A new efficient approximation scheme for solving high-dimensional semilinear PDEs: control variate method for Deep BSDE solver

TL;DR

This paper presents a novel approximation scheme combining decomposition and control variates with Deep BSDE to efficiently solve high-dimensional semilinear PDEs, significantly reducing errors.

Contribution

It introduces a decomposition-based control variate method for Deep BSDE, improving accuracy for high-dimensional semilinear PDEs using asymptotic expansion techniques.

Findings

Errors are significantly reduced compared to original Deep BSDE.

Numerical experiments validate the theoretical error reduction.

Method effectively handles high-dimensional problems.

Abstract

This paper introduces a new approximation scheme for solving high-dimensional semilinear partial differential equations (PDEs) and backward stochastic differential equations (BSDEs).

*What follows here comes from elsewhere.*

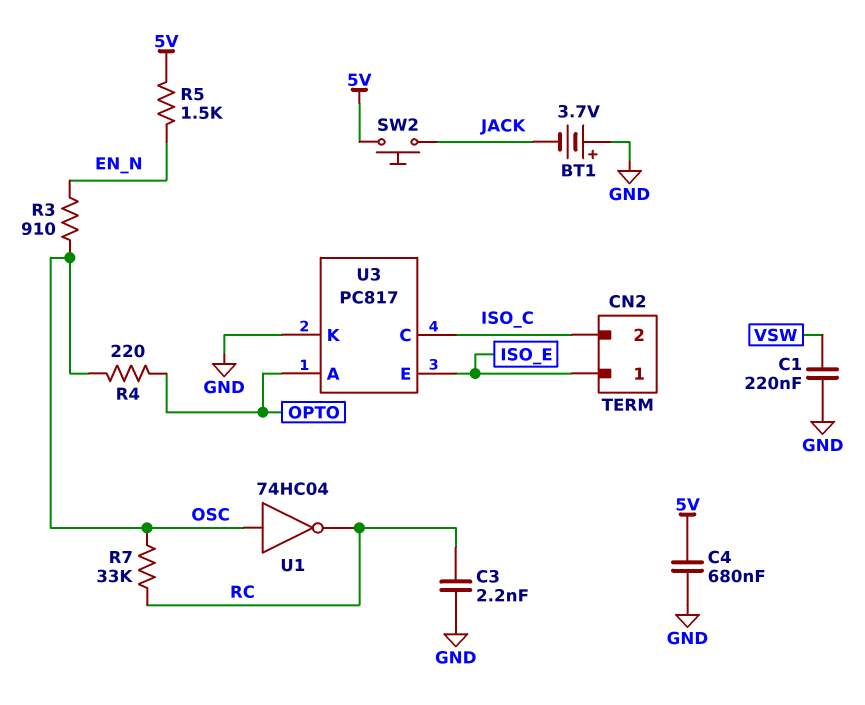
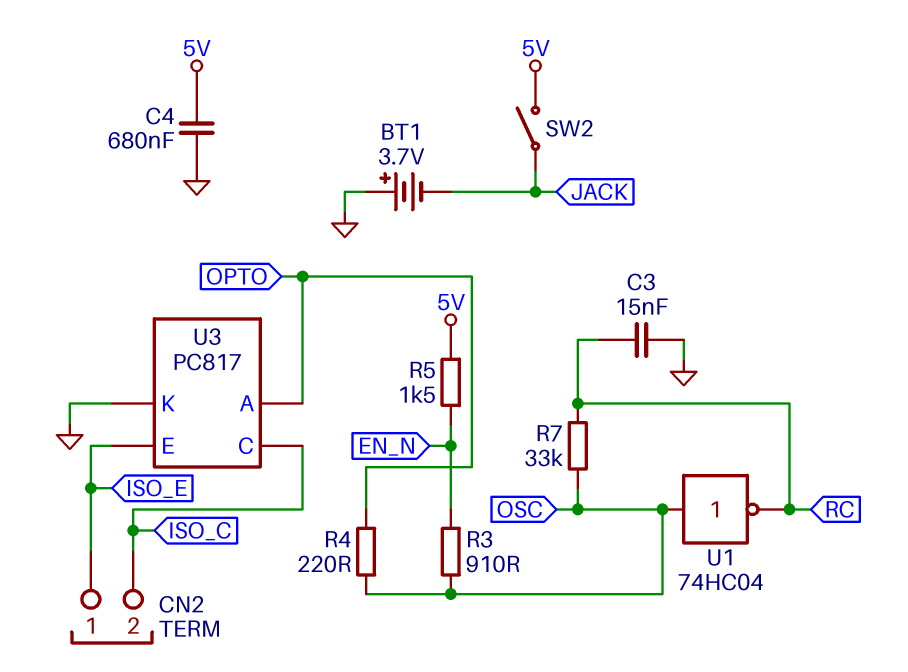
C1: 220nF (GND, VSW) -> none
C3: 2.2nF (GND, RC) -> 15nF (GND, RC)
SW2: button (5V, JACK) -> switch (5V, JACK)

First, we decompose a target semilinear PDE (BSDE) into two parts, namely "dominant" linear and "small" nonlinear PDEs. Then, we employ a Deep BSDE solver with a new control variate method to solve those PDEs, where approximations based on an asymptotic expansion technique are effectively applied to the linear part and also used as control variates for the nonlinear part. Moreover, our theoretical result indicates that errors of the proposed method become much smaller than those of the original Deep BSDE solver. Finally, we show numerical experiments to demonstrate the validity of our method, which is consistent with the theoretical result in this paper.